Similar tools exist for Java.
Interesting that this is next to your post about power law distribution of passwords. I imagine the reason why no one cares about formal verification is that bugs themselves follow a power law. Perhaps in the C++ realm, memory corruptions are most common, race conditions 1/10th as common as memory corruptions, parser bugs 1/10, failure to exhaustively match all cases . . .
Well, we have tools for dealing with these common bugs: AddressSanitizer, UndefinedBehaviorSanitizer, fuzz testing, static analysis.
Nobody needs to remove *all* their bugs, they only need to remove the ones that get hit. If bugs were uniformly distributed over all classes of bugs, I imagine formal verification would be useful.
Yes, it’s all about economics.
A characteristic of formal proofs is that they are very difficult to change, i.e., to reflect changes in the requirements.

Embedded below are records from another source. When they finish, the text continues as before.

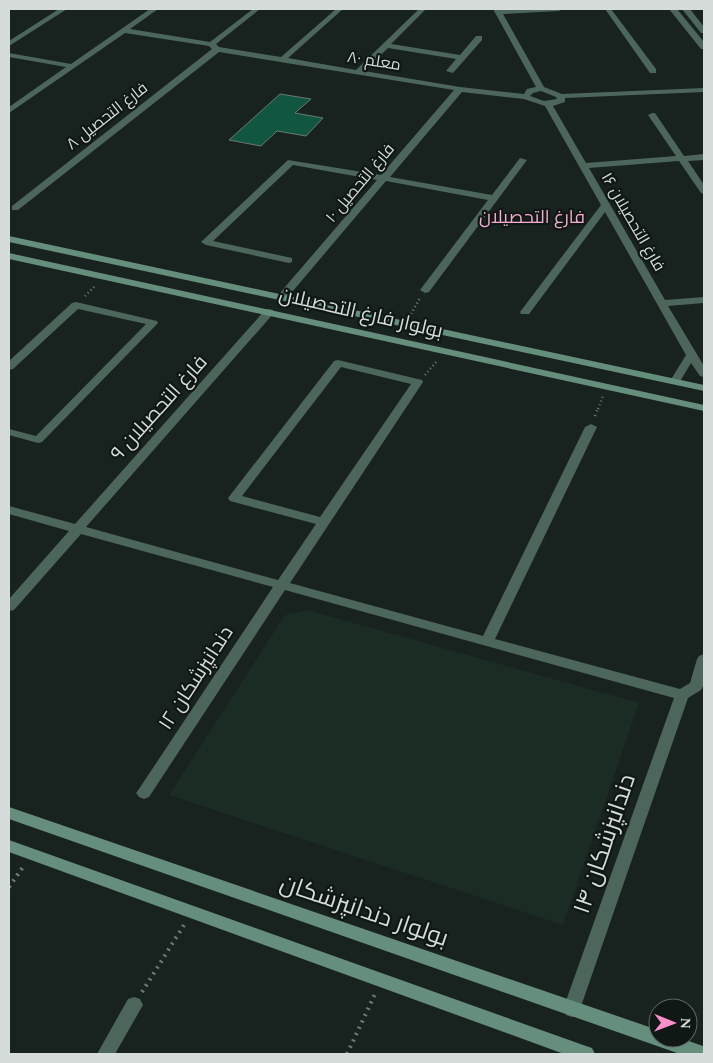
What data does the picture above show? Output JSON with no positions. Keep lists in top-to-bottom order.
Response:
{
  "streets": {
    "main road": ["بولوار فارغ التحصیلان", "بولوار دندانپزشکان"],
    "street": [
      "معلم ۸۰",
      "فارغ التحصیل ۸",
      "فارغ التحصیل ۱۰",
      "فارغ التحصیلان ۱۶",
      "فارغ التحصیلان ۹",
      "دندانپزشکان ۱۲",
      "دندانپزشکان ۱۴"
    ]
  },
  "crossings": [
    ["معلم ۸۰", "فارغ التحصیل ۸"],
    ["معلم ۸۰", "فارغ التحصیل ۱۰"],
    ["معلم ۸۰", "فارغ التحصیلان ۱۶"],
    ["فارغ التحصیل ۱۰", "بولوار فارغ التحصیلان"],
    ["بولوار فارغ التحصیلان", "فارغ التحصیلان ۹"],
    ["دندانپزشکان ۱۴", "بولوار دندانپزشکان"]
  ],
  "districts": ["فارغ التحصیلان"],
  "north": "right"
}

My experience is that maintenance of a formal proof is much higher than maintaining code (formal proofs tend to be edifices that collapse when touched). There may be ways of writing proofs that are less costly to update, but researchers seem more interest in proving things than making it easier to change proofs.
The other problem with formal methods is that those involved behave like snake oil salesmen, with grandiose claims that have no connection to what they have actually proved. So they get laughed at and ignored. The field needs to sort out its intellectual dishonesty issues.
http://shape-of-code.coding-guidelines.com/2013/03/10/verified-compilers-and-soap-powder-advertising/
Derek: Nice post on verified compilers.
It seems that as software becomes more and more about machine learning (ML), that the landscape around formal proofs will change. Given the dynamic nature of the ‘algorithms’ in a neural net or other ML system, I am not sure how one would proceed with a traditional approach to an algorithm proof. I hear talk about AI/ML systems such as, “we don’t really know what the algorithm is in current systems like AlphaGoZero”, or “at some point in the future, we will have no hope of understanding sufficiently advanced AI”. Where will formal software proofs be then?